Ancak bir kıvılcım eksik, Burada girişim merkezi nasıl yönetilir? Nasıl kurulur? Nasıl programlar yapılır maalesef tam olarak bilinmiyor. Gördüğüm kadarıyla ciddi melek yatırım ağları ile de ciddi bir bağlantı yok. Sektör ile politika yapıcılar arasında neredeyse hiç bir bağ yok. Odalar kendi hedefinde, Üniversiteler kendi hedefinde, Kobi ve Turizm girişimcileri de kendi hedeflerine bakıyorlar. İnanın, geldiğimden beri çok gezdim çok güzel insanlar ile tanıştım. Ancak bu şehirde özellikle katma değerli girişimcilik konusunda çok az çaba gördüm.(Teknokentler Hariç, yapıları gereği ellerinden geleni yapıyorlar) Ancak, Antalya da çok ciddi katma değerli girişimciler var bunların başında havacılık sektörü geliyor bence…


Zorluklar ve Gereken Dönüşüm

Elbette her potansiyelin önünde bazı engeller vardır:

  • Mevsimsellik: İş gücü sürekliliği ve gelir dengesi için alternatif sektörlerin güçlenmesi şart.

  • Ar-Ge Kültürü Eksikliği: Hâlen teknoloji üretimi konusunda sanayiyle üniversitelerin tam entegre çalıştığı söylenemez.

  • Yatırımcı Çekmek: İstanbul ve Ankara’daki yatırımcı ekosistemine erişim kısıtlı olabilir. Ancak bu durum, yerel yatırım ağlarının kurulmasıyla değişebilir.

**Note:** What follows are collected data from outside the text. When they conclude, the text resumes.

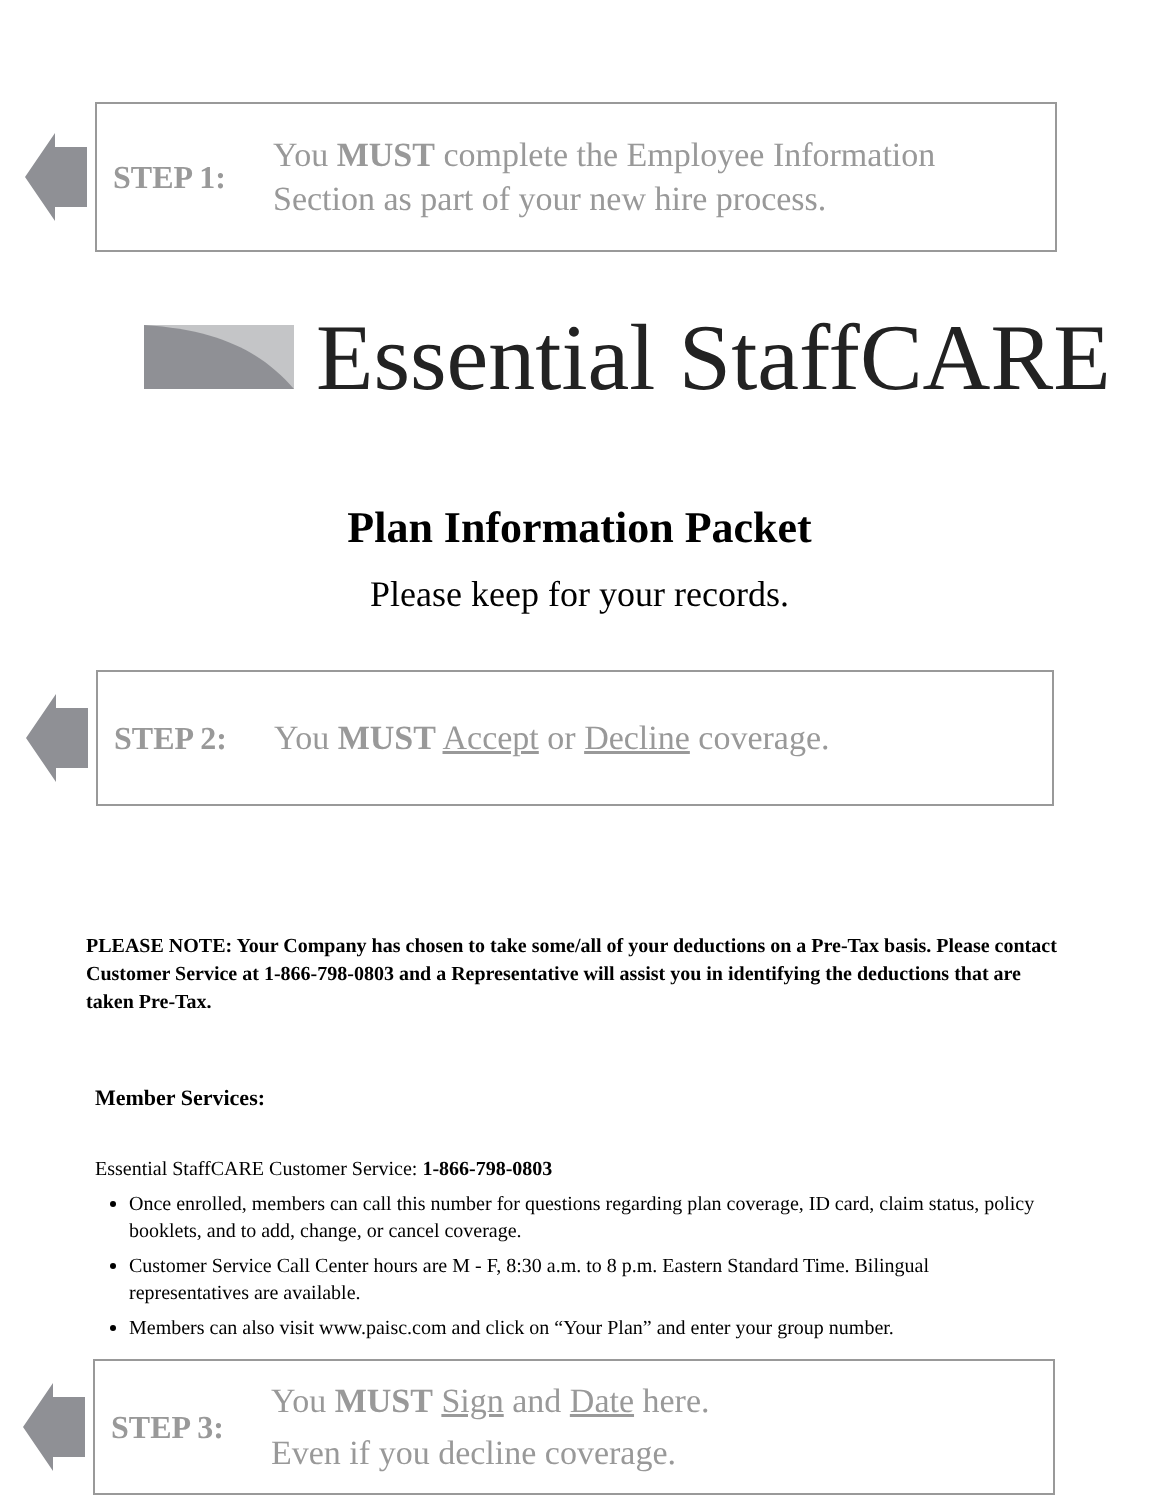STEP 1:
You MUST complete the Employee Information
Section as part of your new hire process.
Essential StaffCARE
Plan Information Packet
Please keep for your records.
STEP 2:
You MUST Accept or Decline coverage.
PLEASE NOTE: Your Company has chosen to take some/all of your deductions on a Pre-Tax basis. Please contact Customer Service at 1-866-798-0803 and a Representative will assist you in identifying the deductions that are taken Pre-Tax.
Member Services:
Essential StaffCARE Customer Service: 1-866-798-0803
Once enrolled, members can call this number for questions regarding plan coverage, ID card, claim status, policy booklets, and to add, change, or cancel coverage.
Customer Service Call Center hours are M - F, 8:30 a.m. to 8 p.m. Eastern Standard Time. Bilingual representatives are available.
Members can also visit www.paisc.com and click on “Your Plan” and enter your group number.
STEP 3:
You MUST Sign and Date here.
Even if you decline coverage.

Bu noktada, turizm şehirlerinin yalnızca tüketim değil üretim de yapabileceğini göstermek kritik. Girişimcilik kültürünün, sadece teknoloji üssü şehirlerde değil, Akdeniz’in incisi gibi görülen bölgelerde de yeşerebileceğini kanıtlamak gerekiyor.


İlham Veren Örnekler

  • Antalya merkezli bazı şirketler, akıllı otel çözümleri, yerli ve milli yazılım ürünleri ya da sürdürülebilir turizm modelleri geliştirmeye başladı bile.

  • Özellikle gastronomi, deneyim odaklı seyahat çözümleri, dijital rehberlik uygulamaları ve otel içi mobil hizmetler gibi dikeylerde yeni nesil girişimler ortaya çıkıyor.


Girişimcilere Öneriler

  1. Küreseli Yerelde Test Et: Turistler üzerinden global çözümlerini küçük ölçekte test edebilirsin.

  2. Kendini Antalya ile Tanımla: Marka hikâyende Antalya’nın kültürel ve doğal değerlerinden yararlanmak seni farklılaştırır.

  3. Yerel Sorunları Global Dille Çöz: Su tüketimi, gıda güvenliği, misafir deneyimi gibi konulara evrensel çözümler üret.

  4. Yatırımcıya ‘Farklılığı’ Göster: İstanbul’da aynı fikirde 50 startup olabilir. Ama Antalya’daki bir başarı hikâyesi daha dikkat çekici olur.


Evet, turizm kentlerinde girişimcilik mümkün. Ancak bu farklı bir girişimcilik anlayışını gerektiriyor: Soruna değil, bağlama odaklanan; hızlı büyümeye değil, sürdürülebilir gelişime odaklanan bir anlayış.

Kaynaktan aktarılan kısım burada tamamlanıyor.